Леониду было неприятно чувствовать себя предметом внимания всего класса, а отец Леонид весь урок проговорил о поругании большевиками веры православной, не упустив такого удобного случая для выражения своих антисоветских чувств.

Письма от матери приходили не часто. С работой у нее ничего не получалось. Устроиться учительницей в какую-нибудь школу не удалось — все места были заняты конторской работы тоже нигде не было. Харбин был переполнен безработными учителями, бухгалтерами, инженерами, полковниками и генералами.
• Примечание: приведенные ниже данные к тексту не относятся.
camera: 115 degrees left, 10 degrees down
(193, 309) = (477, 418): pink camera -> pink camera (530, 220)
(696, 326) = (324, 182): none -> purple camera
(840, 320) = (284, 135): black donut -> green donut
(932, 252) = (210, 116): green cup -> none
Все они искали работу, любую, лишь бы работу, за которую платили бы деньги.

Мать сняла в одном из районов Харбина — Модягоу — маленькую комнату. Она писала, что обошла уже множество контор и школ, но всюду получала только отказ. Работы нигде не находилось. В письмах она бодрилась, но Леонид чувствовал, что ей очень плохо.
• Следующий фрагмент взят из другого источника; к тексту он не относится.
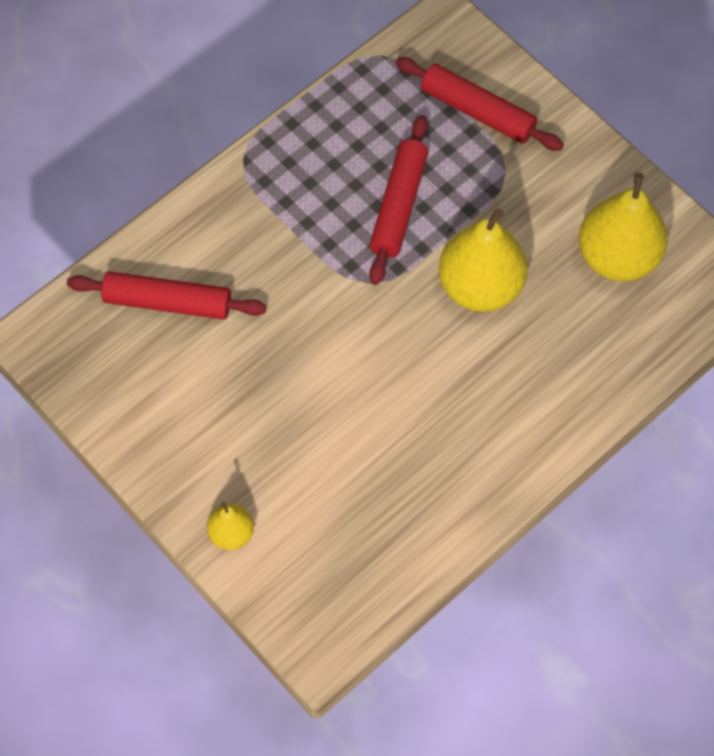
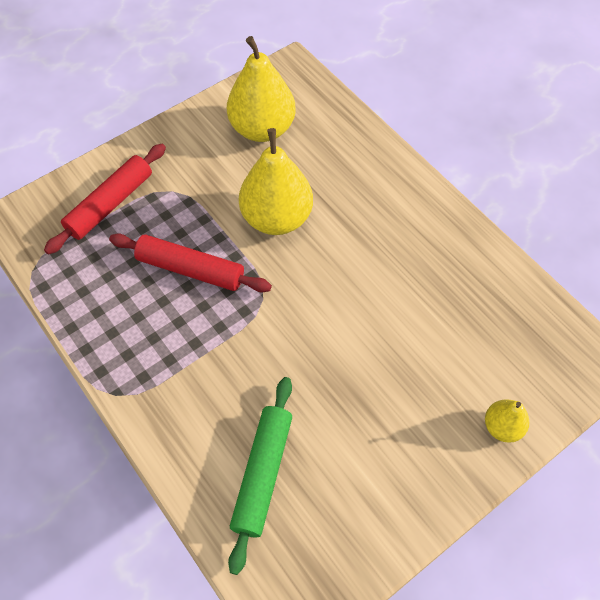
camera: 85 degrees left, 5 degrees down
(167, 302) = (262, 474): red rolling pin -> green rolling pin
— Ну как, мать нашла работу? — спросил как-то дядя Семен.

— Нет, пока ничего не нашла.

— Зря она уехала в Харбин. Жила бы у нас. Что ей плохо было здесь?

И, наконец, в конце октября Леонид получил письмо, в котором мать писала, что устроилась преподавательницей в школу кройки и шитья. Правда, жалованье маленькое, но как-нибудь вдвоем проживут. Одновременно она писала дяде Семену и просила его отправить Леонида в Харбин.
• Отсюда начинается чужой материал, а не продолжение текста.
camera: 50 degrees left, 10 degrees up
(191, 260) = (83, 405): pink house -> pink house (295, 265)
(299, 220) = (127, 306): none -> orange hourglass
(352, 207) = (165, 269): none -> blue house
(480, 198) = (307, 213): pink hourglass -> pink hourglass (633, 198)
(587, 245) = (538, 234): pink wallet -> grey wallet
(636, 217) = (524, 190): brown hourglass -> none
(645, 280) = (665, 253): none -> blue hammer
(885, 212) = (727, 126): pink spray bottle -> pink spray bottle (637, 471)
— Напрасно она тебя в Харбин выписывает, — сказал дядя Семен. — проучился бы зиму здесь, а осенью поехал. И ей было бы легче. Всю жизнь она такая неспокойная и нерасчетливая, — дядя сильно потянул дым из трубки, — все боится задолжаться, быть кому-то в тягость. С такими взглядами теперь не проживешь!

Со школой Леонид расстался без сожаления. Было немного грустно прощаться с милыми сестричками, маленьким Василием, веселой и ласковой тетей Зоей и добродушным дядей Семеном, почему-то старавшимся казаться суровым, но эта суровость у него не получалась.

На вокзал Леонида пошли провожать сестрички и маленький Василий. Дядя Семен был на работе, а тетя Зоя считала для себя несолидным провожать подростка, ехавшего в третьем классе, вместе с пахнувшими чесноком китайцами. Ему и так, по ее мнению, было уделено достаточно внимания и не ее вина, что мать вызвала его в Харбин. Конечно, они очень радушно встретили сестру мужа и племянника. Но с их отъездом в доме становилось меньше забот и опять воцарялась привычная, сложившаяся за много лет жизнь, ритм которой был несколько нарушен последние месяцы из-за Машеньки — ее взгляды и настроения не были им созвучны.